Yes; you are agreeing with what I said. There is a minimum temperature the gas or whatever fuel you’re burning burns at, and it’s not just a few degrees above room temp. You can burn less of it and mix more cold air with it to make the output cooler, but it’s still warm compared to what you’ll get from a properly sized heat pump.

Heat pumps can extract and blow air really just a few degrees above room temp; you don’t get that big waft of warm air you do from a gas-burner, which I actually miss. You probably could if you grossly over-sized your heat pump, but that’s like buying a hot air balloon burner to toast marshmallows

People keep saying this, but all of our heat pumps (we have three) deliver hot air in the 120° range…

That is very hot for hot air exiting from a vent. People can be burned by that temperature. It may be able to reach that temperature in the heat exchanger but the output into a room is usually only 15-20°F above room temperature. The main issue with heat pumps is the volume of air they can produce for a practical cost.
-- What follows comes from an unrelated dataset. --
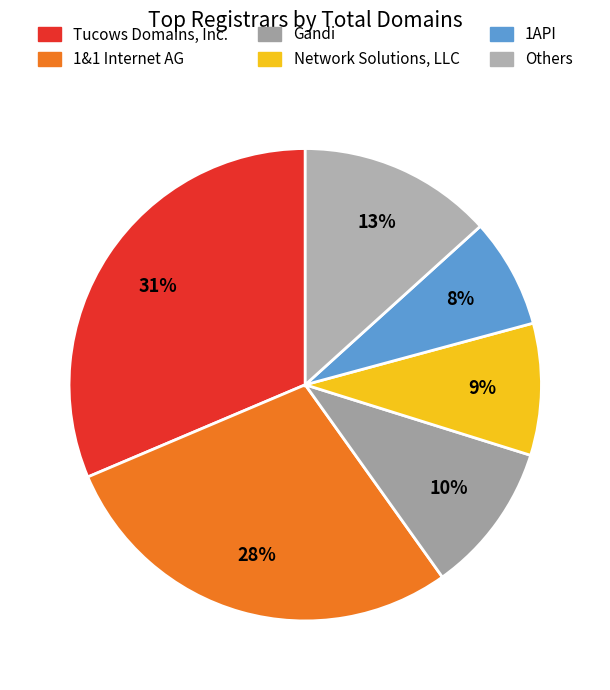

How many slices are in this pie chart?

6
It would take a long time to heat a house if the temp was only 15-20 degrees above space temp. Or a very large volume. Most Gas furnaces have a high temp safety limit of 130 degrees, and operate at 120 degrees. If you do not insulate the ductwork it could then drop to 90 degrees but that would be a very expensive system to work.

Yes scalding will happen at 120 degrees. But the air registers on most systems are on the ceiling and would not be a threat.

I don’t know the details, but I do know that when we lived in Florida, the heat pump struggled to get things cold or hot. The old central air and heat units worked much quicker, and seemed “more efficient” in terms of heating and cooling. Didn’t see any difference in the utility bills from one to the other either. From what I read, heat pumps will not last as long as a central air/heat unit either, at least according to Trane and Carrier.

If you live in Florida, you want things to cool NOW. Seriously, that place is literally a swamp.

I don’t understand. An air conditioning unit is a heat pump that just works one way. It’s the same mechanism. Why would the “heating” heat pump cool less and break more easily?

It does make sense that a more complicated mechanism would have more potential for problems. Also an a/c usually has a much larger heat rejection coil than the cool side, something like 3:2 ratio or more (as the energy input into the system via electric power also gets rejected via that coil). With a reversible system you have to compromise between those 2.

But the main reason is that modern mini-split heat pumps they are just not being made to the same quality level.

As for why they don’t work as well, it could be just undersized for this application, and mini split systems don’t project air as far either, which causes short circuiting of air which lowers efficiency of heat transfer and that the heated/cooled air doesn’t travel too far from the unit, leaving the rest of the room less cooled or heated.